また、自分について把握するのも大事です。
特に自分が体調を崩してしまう状況について把握をするのが大事です。そうした状況が分かったら、上司にちゃんと伝えておきましょう。上司としてもこちらのパフォーマンスが落ちないようにしたいはずなので、そうした情報があるとそれなりに打つ手ができるはずだからです。

統合失調症の自分がプログラミングを仕事として選んで良かったこと

仕事の相棒であるコンピュータは怒らないし機嫌を損ねないことです。
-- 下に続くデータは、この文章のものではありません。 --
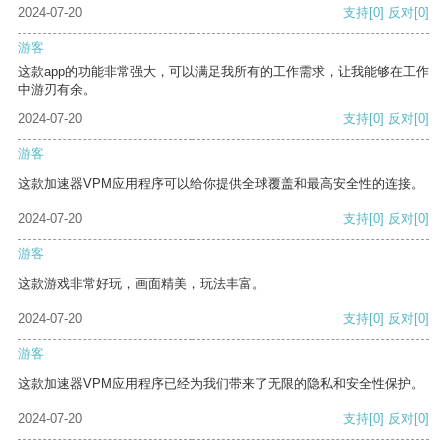
2024-07-20
支持
[0]
反对
[0]
游客
这款app的功能非常强大，可以满足我所有的工作需求，让我能够在工作
中游刃有余。
2024-07-20
支持
[0]
反对
[0]
游客
这款加速器VPM应用程序可以给你提供全球覆盖和最高安全性的连接。
2024-07-20
支持
[0]
反对
[0]
游客
这款游戏非常好玩，画面精美，玩法丰富。
2024-07-20
支持
[0]
反对
[0]
游客
这款加速器VPM应用程序已经为我们带来了无限的隐私和安全性保护。
2024-07-20
支持
[0]
反对
[0]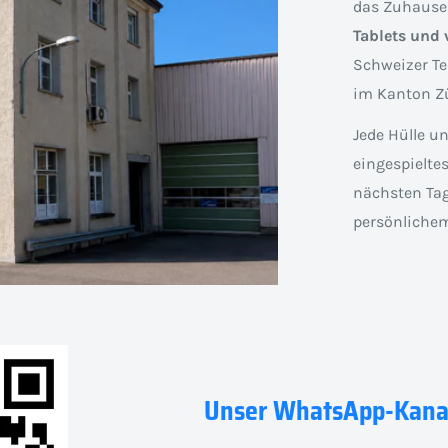
das Zuhause
Tablets und 
Schweizer Te
im Kanton Zü
Jede Hülle u
eingespielte
nächsten Tag
persönlichem
Unser WhatsApp-Kana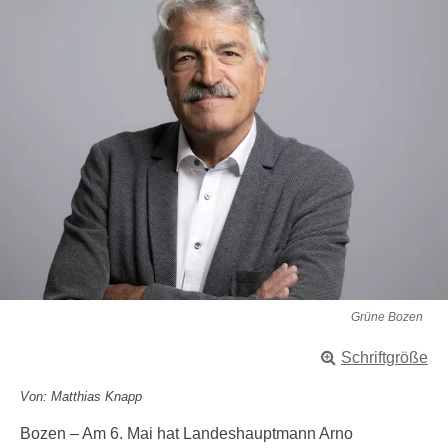
Grüne Bozen
Schriftgröße
Von: Matthias Knapp
Bozen – Am 6. Mai hat Landeshauptmann Arno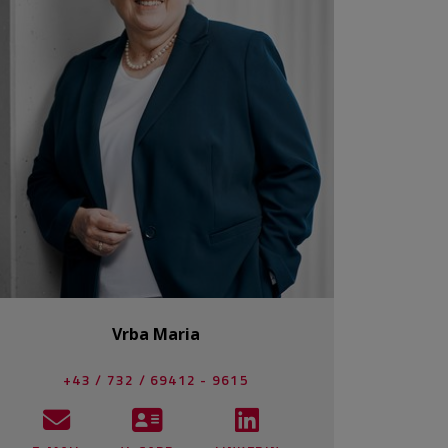
Vrba Maria
+43 / 732 / 69412 - 9615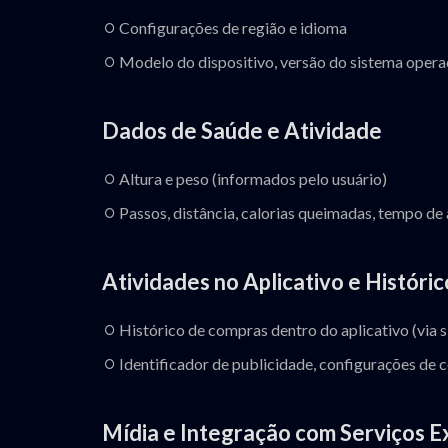
Configurações de região e idioma
Modelo do dispositivo, versão do sistema operac
Dados de Saúde e Atividade
Altura e peso (informados pelo usuário)
Passos, distância, calorias queimadas, tempo de 
Atividades no Aplicativo e Históri
Histórico de compras dentro do aplicativo (via
Identificador de publicidade, configurações de c
Mídia e Integração com Serviços E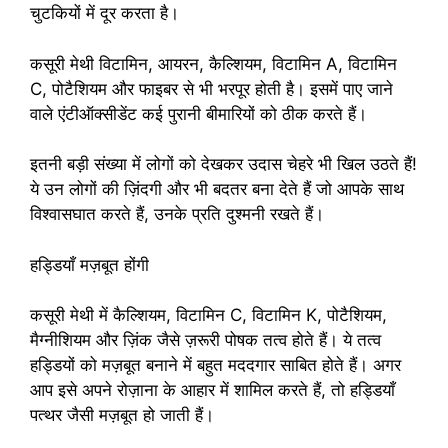
चुटकियों में दूर करता है।
कसूरी मेथी विटामिन, आयरन, कैल्शियम, विटामिन A, विटामिन
C, पोटैशियम और फाइबर से भी भरपूर होती है। इसमें पाए जाने
वाले एंटीऑक्सीडेंट कई पुरानी बीमारियों को ठीक करते हैं।
इतनी बड़ी संख्या में लोगों को देखकर उदास चेहरे भी खिल उठते हैं!
ये उन लोगों की ज़िंदगी और भी बदतर बना देते हैं जो आपके साथ
विश्वासघात करते हैं, उनके प्रति दुश्मनी रखते हैं।
हड्डियाँ मज़बूत होंगी
कसूरी मेथी में कैल्शियम, विटामिन C, विटामिन K, पोटैशियम,
मैग्नीशियम और ज़िंक जैसे ज़रूरी पोषक तत्व होते हैं। ये तत्व
हड्डियों को मज़बूत बनाने में बहुत मददगार साबित होते हैं। अगर
आप इसे अपने रोज़ाना के आहार में शामिल करते हैं, तो हड्डियाँ
पत्थर जैसी मज़बूत हो जाती हैं।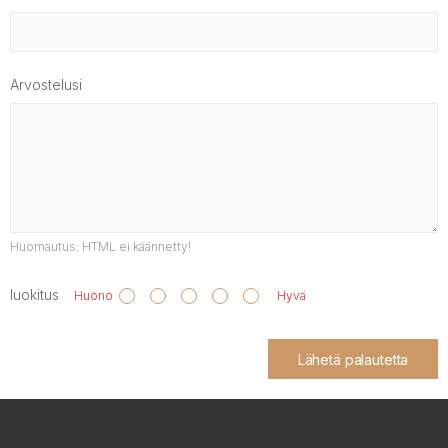
Arvostelusi
Huomautus:
HTML ei käännetty!
luokitus
Huono
Hyvä
Lähetä palautetta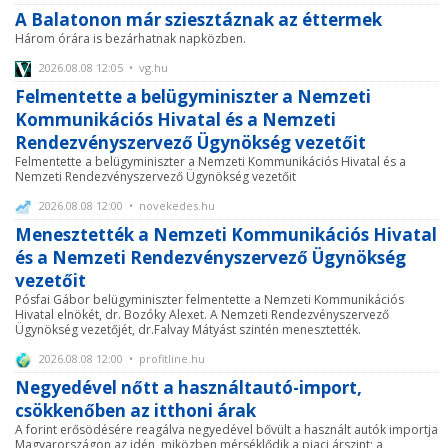
A Balatonon már sziesztáznak az éttermek
Három órára is bezárhatnak napközben.
2026.08.08 12:05 • vg.hu
Felmentette a belügyminiszter a Nemzeti
Kommunikációs Hivatal és a Nemzeti
Rendezvényszervező Ügynökség vezetőit
Felmentette a belügyminiszter a Nemzeti Kommunikációs Hivatal és a
Nemzeti Rendezvényszervező Ügynökség vezetőit
2026.08.08 12:00 • novekedes.hu
Menesztették a Nemzeti Kommunikációs Hivatal
és a Nemzeti Rendezvényszervező Ügynökség
vezetőit
Pósfai Gábor belügyminiszter felmentette a Nemzeti Kommunikációs
Hivatal elnökét, dr. Bozóky Alexet. A Nemzeti Rendezvényszervező
Ügynökség vezetőjét, dr.Falvay Mátyást szintén menesztették.
2026.08.08 12:00 • profitline.hu
Negyedével nőtt a használtautó-import,
csökkenőben az itthoni árak
A forint erősödésére reagálva negyedével bővült a használt autók importja
Magyarországon az idén, miközben mérséklődik a piaci árszint; a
もちろんエラーは出してくるし、よく分からない理由でうまく動かなくなり再起動をかけることでなぜか直ることもあるのですが、それがコンピュータに感情があってそれを損ねたのが原因であることは決してないからです。
よく、メンタルが安定している人を頼るといいと言われることがありますが、そういう意味で言うとコンピュータは最強にメンタルが安定している存在と言えます。
そして相棒のコンピュータには気を遣わなくて済むので、そこで節約した対人スキルを一緒に仕事をしているチームの仲間に全振りすることができます。

また、テキストベースのコミュニケーションが主なのもありがたいです。
自分は普通に喋っていると、結構噛んでしまったり誤解を招く失礼な言い方をしてしまうということがそれなりにあるのですが、テキストベースのコミュニケーションだと実際に考えたことをキーボードで打ち出しそれを投稿するまでにワンステップあるので、もっといい言い方はないかと考える時間があります。それにとても助けられています。

最後に

一度職場を変わっていますが、プログラミングの仕事は始めてから5年が経とうとしています。
昔と比べると体調が良くなっているという要因もあるとは思いますが、それでもひとつの仕事をこんなに長く続けられることができているのは、本当に嬉しいことです。
これからも、この仕事を続けられるといいと思っています。